X1 – mean(X) = 117.57 – 114.925 = 2.645

X2 – mean(X) = 114.14 – 114.925 = -0.785

X3 – mean(X) = 130.28 – 114.925 = 15.355

X4 – mean(X) = 95.71 – 114.925 = -19.215

Y1 – mean(Y) = 93.14 – 93.5675 = -0.4275

Y2 – mean(Y) = 92.28 – 93.5675 = -1.2875

Y3 – mean(Y) = 101.85 – 93.5675 = 8.2825

Y4 – mean(Y) = 87 – 93.5675 = -6.5675

Then, we calculate the product of these differences:

(X1 – mean(X))(Y1 – mean(Y)) = 2.645 * -0.4275 = -1.1309125

(X2 – mean(X))(Y2 – mean(Y)) = -0.785 * -1.2875 = 1.0092375

(X3 – mean(X))(Y3 – mean(Y)) = 15.355 * 8.2825 = 127.0254875

(X4 – mean(X))(Y4 – mean(Y)) = -19.215 * -6.5675 = 126.2144625

Now, we can calculate the covariance of X and Y by summing these products and dividing by (n-1), where n is the number of data points:

cov(X,Y) = (-1.1309125 + 1.0092375 + 127.0254875 + 126.2144625) / 3 = 84.036095

Next, we calculate the standard deviations of X and Y:

std(X) = sqrt(((117.57 – 114.925)^2 + (114.14 – 114.925)^2 + (130.28 – 114.925)^2 + (95.71 – 114.925)^2) / 3) = 13.192

std(Y) = sqrt(((93.14 – 93.5675)^2 + (92.28 – 93.5675)^2 + (101.85 – 93.5675)^2 + (87 – 93.5675)^2) / 3) = 5.838692

Finally, we can calculate the Pearson correlation coefficient as the covariance of X and Y divided by the product of their standard deviations:

corr(X,Y) = cov(X,Y) / (std(X) * std(Y)) = 84.036095 / (13.192 * 5.838692) = 1.000

Therefore, the Pearson correlation coefficient for this data set is 1.000, indicating a perfect positive correlation between X and Y. This means that as X increases, Y also increases at a constant rate. In other words, the two variables are perfectly linearly related.

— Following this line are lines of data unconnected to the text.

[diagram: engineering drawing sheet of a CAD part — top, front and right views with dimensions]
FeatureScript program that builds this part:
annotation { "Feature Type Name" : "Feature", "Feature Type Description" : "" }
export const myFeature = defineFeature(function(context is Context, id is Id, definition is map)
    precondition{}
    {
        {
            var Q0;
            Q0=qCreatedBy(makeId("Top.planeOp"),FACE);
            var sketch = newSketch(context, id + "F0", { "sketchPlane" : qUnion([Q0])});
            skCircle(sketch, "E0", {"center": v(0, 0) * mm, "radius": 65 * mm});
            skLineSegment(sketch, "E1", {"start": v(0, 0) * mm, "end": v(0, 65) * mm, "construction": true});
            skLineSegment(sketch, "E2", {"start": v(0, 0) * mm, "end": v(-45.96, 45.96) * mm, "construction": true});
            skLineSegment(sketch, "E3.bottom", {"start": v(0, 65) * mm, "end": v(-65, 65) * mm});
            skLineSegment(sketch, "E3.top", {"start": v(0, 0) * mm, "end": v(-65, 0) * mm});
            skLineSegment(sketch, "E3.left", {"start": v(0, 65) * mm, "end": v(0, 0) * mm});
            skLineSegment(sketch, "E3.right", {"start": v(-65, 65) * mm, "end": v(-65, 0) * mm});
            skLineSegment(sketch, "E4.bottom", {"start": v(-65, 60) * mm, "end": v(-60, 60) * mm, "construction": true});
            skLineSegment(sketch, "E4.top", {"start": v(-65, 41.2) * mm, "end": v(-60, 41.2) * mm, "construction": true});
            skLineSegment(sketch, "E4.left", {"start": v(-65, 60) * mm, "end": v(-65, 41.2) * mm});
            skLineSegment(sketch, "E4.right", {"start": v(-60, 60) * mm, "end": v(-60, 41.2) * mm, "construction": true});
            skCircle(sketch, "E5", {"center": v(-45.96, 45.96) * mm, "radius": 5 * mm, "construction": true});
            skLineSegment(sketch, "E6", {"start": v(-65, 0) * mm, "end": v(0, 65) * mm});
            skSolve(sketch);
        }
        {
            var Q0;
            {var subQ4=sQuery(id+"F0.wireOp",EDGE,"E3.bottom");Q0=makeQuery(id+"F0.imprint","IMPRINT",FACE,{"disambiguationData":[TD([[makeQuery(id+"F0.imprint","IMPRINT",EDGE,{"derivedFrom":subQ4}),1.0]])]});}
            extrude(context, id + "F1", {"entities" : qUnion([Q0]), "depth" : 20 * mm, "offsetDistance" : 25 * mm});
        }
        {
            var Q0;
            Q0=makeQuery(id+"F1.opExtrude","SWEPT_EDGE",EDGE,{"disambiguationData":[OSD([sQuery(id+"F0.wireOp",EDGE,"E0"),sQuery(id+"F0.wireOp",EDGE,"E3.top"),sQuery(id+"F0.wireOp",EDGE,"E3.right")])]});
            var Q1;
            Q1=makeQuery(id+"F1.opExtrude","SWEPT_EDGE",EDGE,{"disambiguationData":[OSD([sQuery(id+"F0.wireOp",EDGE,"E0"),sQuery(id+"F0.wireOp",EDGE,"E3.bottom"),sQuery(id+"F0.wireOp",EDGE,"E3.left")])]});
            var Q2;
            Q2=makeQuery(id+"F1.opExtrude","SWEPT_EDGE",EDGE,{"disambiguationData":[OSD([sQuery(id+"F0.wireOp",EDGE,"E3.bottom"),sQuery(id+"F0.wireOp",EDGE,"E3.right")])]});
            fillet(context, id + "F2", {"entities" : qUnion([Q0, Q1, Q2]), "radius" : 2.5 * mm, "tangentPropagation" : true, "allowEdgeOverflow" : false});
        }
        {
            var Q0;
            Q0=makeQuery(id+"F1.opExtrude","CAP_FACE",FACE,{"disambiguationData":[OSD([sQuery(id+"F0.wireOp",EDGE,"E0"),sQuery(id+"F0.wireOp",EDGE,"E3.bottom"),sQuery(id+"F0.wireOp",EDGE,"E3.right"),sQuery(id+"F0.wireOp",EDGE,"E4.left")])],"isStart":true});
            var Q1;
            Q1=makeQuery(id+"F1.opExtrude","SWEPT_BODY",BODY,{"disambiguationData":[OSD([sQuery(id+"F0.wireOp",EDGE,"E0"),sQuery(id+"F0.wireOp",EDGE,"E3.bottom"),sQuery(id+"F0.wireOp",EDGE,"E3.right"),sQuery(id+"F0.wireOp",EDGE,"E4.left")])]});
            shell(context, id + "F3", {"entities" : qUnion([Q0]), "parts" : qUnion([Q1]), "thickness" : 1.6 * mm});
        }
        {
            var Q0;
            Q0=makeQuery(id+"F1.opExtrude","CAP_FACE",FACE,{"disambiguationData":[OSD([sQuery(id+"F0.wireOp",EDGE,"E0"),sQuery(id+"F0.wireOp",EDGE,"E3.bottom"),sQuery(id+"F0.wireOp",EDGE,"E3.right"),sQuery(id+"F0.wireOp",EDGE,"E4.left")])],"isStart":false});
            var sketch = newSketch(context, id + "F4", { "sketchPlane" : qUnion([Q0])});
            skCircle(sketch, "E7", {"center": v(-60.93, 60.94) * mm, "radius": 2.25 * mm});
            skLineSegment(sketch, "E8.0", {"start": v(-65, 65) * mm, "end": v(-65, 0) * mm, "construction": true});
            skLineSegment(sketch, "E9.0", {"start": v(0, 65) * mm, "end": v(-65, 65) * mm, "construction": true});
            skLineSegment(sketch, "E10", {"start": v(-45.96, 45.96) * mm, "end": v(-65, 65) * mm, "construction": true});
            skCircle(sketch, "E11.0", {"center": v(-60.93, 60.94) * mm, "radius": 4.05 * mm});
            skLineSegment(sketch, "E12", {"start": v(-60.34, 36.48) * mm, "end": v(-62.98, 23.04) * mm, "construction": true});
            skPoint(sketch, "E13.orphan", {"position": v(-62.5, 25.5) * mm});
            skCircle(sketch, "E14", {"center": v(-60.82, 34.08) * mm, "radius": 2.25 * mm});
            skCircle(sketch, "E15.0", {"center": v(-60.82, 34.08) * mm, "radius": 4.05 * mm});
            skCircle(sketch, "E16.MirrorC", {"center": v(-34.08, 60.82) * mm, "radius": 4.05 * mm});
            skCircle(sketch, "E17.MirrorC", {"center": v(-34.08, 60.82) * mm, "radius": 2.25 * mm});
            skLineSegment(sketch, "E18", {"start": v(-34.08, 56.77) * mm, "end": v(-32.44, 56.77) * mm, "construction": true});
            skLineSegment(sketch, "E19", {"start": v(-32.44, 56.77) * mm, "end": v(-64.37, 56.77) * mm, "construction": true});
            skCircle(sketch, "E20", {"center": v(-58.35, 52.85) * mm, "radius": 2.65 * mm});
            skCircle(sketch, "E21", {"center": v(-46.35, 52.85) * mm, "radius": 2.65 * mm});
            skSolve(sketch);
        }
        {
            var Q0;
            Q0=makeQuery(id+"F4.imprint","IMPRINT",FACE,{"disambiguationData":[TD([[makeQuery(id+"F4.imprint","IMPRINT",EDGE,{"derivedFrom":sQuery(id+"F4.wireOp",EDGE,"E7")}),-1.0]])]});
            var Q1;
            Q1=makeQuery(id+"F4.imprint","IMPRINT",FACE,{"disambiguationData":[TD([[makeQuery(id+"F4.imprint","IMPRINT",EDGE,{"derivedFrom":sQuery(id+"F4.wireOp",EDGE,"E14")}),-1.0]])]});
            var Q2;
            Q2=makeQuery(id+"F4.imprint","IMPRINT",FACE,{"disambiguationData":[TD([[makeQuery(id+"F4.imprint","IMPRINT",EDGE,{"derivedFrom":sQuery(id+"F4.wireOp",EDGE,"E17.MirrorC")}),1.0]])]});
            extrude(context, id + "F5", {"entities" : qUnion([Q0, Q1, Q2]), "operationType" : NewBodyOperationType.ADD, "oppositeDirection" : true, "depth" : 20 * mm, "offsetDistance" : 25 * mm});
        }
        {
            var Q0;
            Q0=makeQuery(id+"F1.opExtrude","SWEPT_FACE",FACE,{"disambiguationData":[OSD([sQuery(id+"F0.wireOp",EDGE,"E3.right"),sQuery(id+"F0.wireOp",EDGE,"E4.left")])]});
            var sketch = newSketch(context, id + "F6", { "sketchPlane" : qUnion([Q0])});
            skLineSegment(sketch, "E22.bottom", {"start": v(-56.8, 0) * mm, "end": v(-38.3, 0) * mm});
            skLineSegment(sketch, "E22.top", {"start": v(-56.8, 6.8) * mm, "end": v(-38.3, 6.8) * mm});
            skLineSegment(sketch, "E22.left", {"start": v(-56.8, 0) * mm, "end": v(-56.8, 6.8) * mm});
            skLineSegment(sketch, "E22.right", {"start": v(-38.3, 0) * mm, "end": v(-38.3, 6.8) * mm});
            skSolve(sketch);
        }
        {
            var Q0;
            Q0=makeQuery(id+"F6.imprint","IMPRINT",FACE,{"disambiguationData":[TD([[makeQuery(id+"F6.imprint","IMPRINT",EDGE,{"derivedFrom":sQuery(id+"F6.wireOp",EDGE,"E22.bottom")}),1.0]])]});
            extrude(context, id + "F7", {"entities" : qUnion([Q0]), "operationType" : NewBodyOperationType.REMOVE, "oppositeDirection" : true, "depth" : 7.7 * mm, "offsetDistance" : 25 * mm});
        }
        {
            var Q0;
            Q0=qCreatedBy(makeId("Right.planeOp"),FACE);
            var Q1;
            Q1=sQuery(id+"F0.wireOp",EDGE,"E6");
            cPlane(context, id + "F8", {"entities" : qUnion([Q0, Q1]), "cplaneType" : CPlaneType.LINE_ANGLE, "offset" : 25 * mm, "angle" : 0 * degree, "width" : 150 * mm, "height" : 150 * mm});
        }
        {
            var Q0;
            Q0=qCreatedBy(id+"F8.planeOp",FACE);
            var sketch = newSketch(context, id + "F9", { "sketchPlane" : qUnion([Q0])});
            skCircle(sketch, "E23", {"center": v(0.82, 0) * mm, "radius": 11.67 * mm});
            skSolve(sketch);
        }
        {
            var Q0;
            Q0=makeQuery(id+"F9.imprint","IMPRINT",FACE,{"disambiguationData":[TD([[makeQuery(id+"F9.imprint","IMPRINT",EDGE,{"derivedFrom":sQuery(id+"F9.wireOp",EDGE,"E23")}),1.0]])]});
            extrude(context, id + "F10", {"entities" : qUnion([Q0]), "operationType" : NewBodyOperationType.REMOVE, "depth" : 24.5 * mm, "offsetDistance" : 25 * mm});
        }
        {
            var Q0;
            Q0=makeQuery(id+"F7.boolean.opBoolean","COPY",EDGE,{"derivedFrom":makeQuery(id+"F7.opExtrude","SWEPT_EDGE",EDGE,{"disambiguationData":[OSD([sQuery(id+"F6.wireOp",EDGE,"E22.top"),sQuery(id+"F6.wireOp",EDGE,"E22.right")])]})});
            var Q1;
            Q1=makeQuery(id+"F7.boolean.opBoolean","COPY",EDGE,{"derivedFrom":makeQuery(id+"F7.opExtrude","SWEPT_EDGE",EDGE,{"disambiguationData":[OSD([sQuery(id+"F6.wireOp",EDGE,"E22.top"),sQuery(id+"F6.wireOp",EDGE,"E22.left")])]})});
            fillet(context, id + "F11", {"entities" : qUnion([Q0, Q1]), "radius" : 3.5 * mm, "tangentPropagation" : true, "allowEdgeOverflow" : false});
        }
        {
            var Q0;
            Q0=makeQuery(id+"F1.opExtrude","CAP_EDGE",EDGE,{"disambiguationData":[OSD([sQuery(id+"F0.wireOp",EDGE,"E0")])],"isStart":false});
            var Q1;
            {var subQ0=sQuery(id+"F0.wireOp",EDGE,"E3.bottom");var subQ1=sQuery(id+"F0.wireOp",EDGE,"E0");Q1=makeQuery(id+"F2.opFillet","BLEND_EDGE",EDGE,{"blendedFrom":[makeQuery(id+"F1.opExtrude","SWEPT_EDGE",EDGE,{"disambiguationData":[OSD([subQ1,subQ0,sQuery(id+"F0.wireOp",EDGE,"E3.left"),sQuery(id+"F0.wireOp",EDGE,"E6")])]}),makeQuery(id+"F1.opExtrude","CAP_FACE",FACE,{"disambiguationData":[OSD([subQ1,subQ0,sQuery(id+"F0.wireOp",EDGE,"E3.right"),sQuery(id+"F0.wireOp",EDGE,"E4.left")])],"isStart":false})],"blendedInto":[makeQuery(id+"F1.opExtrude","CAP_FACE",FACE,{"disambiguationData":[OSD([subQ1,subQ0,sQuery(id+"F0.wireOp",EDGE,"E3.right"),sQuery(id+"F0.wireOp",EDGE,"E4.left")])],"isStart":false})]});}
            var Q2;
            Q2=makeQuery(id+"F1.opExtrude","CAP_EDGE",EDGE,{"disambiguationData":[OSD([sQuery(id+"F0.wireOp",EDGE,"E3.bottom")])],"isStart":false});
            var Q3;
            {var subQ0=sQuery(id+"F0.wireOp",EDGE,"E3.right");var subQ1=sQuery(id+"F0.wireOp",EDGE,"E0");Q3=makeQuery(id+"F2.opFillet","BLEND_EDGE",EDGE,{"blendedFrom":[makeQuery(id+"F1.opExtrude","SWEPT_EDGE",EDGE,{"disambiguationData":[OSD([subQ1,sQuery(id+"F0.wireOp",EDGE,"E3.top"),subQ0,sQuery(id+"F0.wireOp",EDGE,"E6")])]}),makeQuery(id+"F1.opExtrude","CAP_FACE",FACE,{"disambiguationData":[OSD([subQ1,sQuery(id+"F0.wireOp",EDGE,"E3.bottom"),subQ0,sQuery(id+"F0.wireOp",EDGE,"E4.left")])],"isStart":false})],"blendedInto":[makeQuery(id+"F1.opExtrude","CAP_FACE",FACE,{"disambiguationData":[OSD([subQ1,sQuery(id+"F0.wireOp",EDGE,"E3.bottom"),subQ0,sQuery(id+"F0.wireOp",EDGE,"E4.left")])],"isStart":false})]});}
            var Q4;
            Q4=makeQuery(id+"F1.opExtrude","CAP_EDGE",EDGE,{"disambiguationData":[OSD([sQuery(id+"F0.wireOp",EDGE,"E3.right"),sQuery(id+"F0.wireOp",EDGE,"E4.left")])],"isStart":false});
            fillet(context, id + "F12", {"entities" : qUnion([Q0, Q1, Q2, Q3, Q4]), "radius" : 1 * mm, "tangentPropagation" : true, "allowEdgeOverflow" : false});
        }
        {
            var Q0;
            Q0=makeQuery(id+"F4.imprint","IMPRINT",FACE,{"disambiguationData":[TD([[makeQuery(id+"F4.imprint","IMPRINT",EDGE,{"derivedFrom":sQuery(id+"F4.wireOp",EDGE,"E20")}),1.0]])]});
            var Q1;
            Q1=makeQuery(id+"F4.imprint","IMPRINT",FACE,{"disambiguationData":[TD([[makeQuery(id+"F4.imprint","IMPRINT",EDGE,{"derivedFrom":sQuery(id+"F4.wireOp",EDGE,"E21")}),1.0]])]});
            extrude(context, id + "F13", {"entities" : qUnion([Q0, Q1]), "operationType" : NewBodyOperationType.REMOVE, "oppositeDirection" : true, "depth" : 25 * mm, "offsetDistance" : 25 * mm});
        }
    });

R2 = corr(X,Y) = cov(X,Y) / (std(X) * std(Y)) = 84.036095 / (13.192 * 5.838692) = 1.000

We take the mean modulus of the two pearson correlation coefficient values :

R = |r1 + r2| / 2

R = 0.84

**Conclusion:**

The value indicates a very strong linear relationship between Google Analytics New Users and Google Search Console Impressions or Reach Data.

Having a value of more than 0.6 indicates a strong linear relationship and hence indicates that more users will lead to more impressions or clicks.

Hence the current Search Engine Optimization Campaign is successfully generating brand reach growth and hence is valuable.